### What the exercise asks
Looking at the listing below, retype exactly the lines starting at the one containing "249 242 8.59" and ending at the one containing "852 670 2797", both included, and nothing else.

### Input material
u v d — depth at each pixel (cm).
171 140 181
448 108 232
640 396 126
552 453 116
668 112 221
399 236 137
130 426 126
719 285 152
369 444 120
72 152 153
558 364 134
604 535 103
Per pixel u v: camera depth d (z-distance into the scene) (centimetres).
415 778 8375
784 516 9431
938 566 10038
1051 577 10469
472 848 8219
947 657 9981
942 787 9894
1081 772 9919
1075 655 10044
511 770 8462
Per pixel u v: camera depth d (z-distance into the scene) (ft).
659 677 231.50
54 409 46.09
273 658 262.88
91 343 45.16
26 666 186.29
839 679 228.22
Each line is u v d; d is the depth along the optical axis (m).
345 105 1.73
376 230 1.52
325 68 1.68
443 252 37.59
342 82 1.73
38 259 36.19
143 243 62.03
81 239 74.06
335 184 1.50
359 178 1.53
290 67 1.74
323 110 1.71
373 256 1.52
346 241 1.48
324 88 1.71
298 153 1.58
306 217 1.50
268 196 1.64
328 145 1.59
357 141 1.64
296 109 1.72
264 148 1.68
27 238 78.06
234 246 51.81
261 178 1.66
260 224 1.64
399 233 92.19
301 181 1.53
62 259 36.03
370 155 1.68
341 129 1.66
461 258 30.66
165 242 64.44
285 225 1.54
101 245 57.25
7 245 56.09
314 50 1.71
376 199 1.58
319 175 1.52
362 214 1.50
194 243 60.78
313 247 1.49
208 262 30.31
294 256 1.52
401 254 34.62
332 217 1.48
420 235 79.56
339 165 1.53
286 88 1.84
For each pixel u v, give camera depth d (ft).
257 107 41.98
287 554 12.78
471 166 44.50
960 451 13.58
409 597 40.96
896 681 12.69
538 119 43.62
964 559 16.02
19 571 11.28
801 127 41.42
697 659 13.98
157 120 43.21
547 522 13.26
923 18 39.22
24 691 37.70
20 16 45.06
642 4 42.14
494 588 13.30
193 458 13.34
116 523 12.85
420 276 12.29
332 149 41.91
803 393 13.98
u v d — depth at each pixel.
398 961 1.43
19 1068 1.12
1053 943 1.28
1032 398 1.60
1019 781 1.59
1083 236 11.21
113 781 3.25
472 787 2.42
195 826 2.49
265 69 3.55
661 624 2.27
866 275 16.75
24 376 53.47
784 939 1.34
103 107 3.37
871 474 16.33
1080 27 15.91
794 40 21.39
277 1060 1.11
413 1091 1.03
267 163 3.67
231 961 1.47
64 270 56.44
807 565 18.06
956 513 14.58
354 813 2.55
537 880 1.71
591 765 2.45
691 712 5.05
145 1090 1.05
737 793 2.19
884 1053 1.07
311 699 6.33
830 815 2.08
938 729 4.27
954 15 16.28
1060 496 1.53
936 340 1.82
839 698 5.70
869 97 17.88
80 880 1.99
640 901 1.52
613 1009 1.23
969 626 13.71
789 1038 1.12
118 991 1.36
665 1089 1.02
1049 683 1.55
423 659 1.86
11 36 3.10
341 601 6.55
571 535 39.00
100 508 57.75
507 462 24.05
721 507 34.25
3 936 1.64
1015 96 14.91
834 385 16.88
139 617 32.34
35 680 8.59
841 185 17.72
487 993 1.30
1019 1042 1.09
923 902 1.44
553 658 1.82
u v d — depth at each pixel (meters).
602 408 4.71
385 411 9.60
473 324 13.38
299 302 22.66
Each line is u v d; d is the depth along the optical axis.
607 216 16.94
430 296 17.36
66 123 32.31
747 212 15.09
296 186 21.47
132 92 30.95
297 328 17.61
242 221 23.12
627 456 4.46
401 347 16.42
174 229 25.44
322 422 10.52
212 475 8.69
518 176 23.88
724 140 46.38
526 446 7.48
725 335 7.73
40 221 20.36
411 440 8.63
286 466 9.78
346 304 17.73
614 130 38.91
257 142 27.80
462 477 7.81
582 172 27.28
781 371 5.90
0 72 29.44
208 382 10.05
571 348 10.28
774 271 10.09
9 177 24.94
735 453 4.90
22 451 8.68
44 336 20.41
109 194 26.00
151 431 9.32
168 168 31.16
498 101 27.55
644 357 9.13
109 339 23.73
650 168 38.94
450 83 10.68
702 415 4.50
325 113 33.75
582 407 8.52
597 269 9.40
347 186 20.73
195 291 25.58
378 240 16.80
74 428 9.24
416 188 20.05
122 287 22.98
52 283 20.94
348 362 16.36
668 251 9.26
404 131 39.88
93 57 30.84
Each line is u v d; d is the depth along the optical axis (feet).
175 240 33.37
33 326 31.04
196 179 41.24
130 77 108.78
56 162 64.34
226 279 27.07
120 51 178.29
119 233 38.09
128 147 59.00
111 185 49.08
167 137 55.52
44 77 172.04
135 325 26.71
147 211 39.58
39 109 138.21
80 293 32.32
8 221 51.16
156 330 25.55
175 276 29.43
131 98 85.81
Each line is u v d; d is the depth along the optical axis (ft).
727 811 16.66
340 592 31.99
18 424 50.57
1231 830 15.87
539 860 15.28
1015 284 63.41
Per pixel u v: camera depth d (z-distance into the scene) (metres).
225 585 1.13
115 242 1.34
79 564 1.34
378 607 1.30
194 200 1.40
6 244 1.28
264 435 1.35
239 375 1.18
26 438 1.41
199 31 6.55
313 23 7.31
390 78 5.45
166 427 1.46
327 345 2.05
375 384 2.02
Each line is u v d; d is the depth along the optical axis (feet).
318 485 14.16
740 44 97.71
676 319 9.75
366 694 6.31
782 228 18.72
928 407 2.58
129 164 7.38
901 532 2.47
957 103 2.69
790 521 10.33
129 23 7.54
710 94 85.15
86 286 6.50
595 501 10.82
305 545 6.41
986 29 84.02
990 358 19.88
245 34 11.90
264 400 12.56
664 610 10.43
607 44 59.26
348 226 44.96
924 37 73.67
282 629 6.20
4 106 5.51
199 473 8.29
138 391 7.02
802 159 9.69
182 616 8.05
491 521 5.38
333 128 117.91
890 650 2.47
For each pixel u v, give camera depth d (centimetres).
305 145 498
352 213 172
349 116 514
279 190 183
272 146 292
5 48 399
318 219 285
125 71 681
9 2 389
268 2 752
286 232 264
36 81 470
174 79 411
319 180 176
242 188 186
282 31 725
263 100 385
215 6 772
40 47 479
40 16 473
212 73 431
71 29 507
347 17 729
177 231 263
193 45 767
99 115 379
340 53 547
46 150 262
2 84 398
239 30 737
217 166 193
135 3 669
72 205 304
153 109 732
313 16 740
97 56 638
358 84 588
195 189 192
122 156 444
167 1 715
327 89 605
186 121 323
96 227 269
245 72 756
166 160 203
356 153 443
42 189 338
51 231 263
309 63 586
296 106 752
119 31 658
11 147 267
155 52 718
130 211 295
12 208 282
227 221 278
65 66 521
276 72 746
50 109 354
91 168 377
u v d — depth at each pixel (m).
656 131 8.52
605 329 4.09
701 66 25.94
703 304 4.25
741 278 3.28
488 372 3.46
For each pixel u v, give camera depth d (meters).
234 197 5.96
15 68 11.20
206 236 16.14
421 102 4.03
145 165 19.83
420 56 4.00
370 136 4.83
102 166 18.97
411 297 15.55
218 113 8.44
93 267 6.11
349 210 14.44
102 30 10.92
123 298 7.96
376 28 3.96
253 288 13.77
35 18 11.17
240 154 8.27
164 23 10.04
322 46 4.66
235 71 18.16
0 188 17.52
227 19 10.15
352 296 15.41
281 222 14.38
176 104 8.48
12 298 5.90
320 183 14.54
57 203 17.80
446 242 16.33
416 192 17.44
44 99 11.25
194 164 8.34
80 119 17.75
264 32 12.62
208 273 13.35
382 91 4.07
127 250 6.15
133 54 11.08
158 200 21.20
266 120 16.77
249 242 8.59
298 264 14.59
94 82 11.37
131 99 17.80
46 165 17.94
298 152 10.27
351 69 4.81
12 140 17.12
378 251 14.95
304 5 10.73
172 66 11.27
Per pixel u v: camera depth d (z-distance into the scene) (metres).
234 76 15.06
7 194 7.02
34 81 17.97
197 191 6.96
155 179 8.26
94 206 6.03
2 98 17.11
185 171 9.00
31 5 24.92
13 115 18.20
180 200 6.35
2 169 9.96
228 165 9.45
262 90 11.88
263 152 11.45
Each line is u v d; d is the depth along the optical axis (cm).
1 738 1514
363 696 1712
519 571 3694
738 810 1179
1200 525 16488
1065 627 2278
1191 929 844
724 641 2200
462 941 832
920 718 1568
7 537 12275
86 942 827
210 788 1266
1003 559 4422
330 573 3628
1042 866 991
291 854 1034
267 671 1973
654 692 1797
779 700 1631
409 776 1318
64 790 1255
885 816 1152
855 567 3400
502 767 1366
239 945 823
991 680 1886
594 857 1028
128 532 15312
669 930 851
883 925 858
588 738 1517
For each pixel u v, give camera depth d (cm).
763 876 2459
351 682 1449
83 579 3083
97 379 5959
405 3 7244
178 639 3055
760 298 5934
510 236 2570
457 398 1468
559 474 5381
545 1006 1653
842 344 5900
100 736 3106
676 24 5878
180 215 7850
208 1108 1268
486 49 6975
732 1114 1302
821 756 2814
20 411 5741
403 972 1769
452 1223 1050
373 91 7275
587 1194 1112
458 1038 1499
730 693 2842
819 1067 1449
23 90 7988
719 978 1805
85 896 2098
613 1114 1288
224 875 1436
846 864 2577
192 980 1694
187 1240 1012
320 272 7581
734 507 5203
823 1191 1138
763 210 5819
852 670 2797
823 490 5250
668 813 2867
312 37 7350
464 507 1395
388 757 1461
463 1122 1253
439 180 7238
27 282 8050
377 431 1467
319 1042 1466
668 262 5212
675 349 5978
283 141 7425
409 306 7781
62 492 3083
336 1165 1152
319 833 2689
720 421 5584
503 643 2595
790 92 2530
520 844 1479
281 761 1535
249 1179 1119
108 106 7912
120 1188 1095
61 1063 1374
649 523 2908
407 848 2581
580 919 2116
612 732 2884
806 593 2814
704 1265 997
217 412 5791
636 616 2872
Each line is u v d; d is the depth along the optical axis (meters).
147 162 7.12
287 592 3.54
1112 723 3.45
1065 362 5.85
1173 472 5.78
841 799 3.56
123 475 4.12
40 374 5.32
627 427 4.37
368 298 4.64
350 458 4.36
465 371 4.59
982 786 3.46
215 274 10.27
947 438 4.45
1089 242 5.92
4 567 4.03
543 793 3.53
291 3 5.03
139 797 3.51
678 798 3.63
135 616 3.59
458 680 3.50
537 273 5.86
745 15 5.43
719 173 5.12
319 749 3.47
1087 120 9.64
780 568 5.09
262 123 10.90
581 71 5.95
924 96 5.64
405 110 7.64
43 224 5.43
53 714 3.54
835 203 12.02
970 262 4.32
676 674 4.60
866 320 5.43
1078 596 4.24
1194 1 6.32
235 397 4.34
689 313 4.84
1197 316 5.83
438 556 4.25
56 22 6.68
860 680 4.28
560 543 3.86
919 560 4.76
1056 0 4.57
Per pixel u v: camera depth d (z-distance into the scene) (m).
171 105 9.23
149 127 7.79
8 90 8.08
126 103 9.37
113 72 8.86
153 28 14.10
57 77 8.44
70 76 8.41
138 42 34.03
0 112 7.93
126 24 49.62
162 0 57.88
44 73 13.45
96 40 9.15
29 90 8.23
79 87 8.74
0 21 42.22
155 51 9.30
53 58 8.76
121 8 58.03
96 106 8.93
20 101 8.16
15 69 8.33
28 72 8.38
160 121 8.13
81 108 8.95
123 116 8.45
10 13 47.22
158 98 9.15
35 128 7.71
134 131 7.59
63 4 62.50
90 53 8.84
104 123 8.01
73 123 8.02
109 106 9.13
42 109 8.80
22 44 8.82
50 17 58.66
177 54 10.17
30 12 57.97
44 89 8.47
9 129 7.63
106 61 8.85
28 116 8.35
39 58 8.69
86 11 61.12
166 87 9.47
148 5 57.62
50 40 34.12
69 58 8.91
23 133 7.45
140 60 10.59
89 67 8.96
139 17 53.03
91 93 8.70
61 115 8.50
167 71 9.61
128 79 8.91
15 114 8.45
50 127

### Solution
249 242 8.59
298 264 14.59
94 82 11.37
131 99 17.80
46 165 17.94
298 152 10.27
351 69 4.81
12 140 17.12
378 251 14.95
304 5 10.73
172 66 11.27
Per pixel u v: camera depth d (z-distance into the scene) (metres).
234 76 15.06
7 194 7.02
34 81 17.97
197 191 6.96
155 179 8.26
94 206 6.03
2 98 17.11
185 171 9.00
31 5 24.92
13 115 18.20
180 200 6.35
2 169 9.96
228 165 9.45
262 90 11.88
263 152 11.45
Each line is u v d; d is the depth along the optical axis (cm).
1 738 1514
363 696 1712
519 571 3694
738 810 1179
1200 525 16488
1065 627 2278
1191 929 844
724 641 2200
462 941 832
920 718 1568
7 537 12275
86 942 827
210 788 1266
1003 559 4422
330 573 3628
1042 866 991
291 854 1034
267 671 1973
654 692 1797
779 700 1631
409 776 1318
64 790 1255
885 816 1152
855 567 3400
502 767 1366
239 945 823
991 680 1886
594 857 1028
128 532 15312
669 930 851
883 925 858
588 738 1517
For each pixel u v, give camera depth d (cm).
763 876 2459
351 682 1449
83 579 3083
97 379 5959
405 3 7244
178 639 3055
760 298 5934
510 236 2570
457 398 1468
559 474 5381
545 1006 1653
842 344 5900
100 736 3106
676 24 5878
180 215 7850
208 1108 1268
486 49 6975
732 1114 1302
821 756 2814
20 411 5741
403 972 1769
452 1223 1050
373 91 7275
587 1194 1112
458 1038 1499
730 693 2842
819 1067 1449
23 90 7988
719 978 1805
85 896 2098
613 1114 1288
224 875 1436
846 864 2577
192 980 1694
187 1240 1012
320 272 7581
734 507 5203
823 1191 1138
763 210 5819
852 670 2797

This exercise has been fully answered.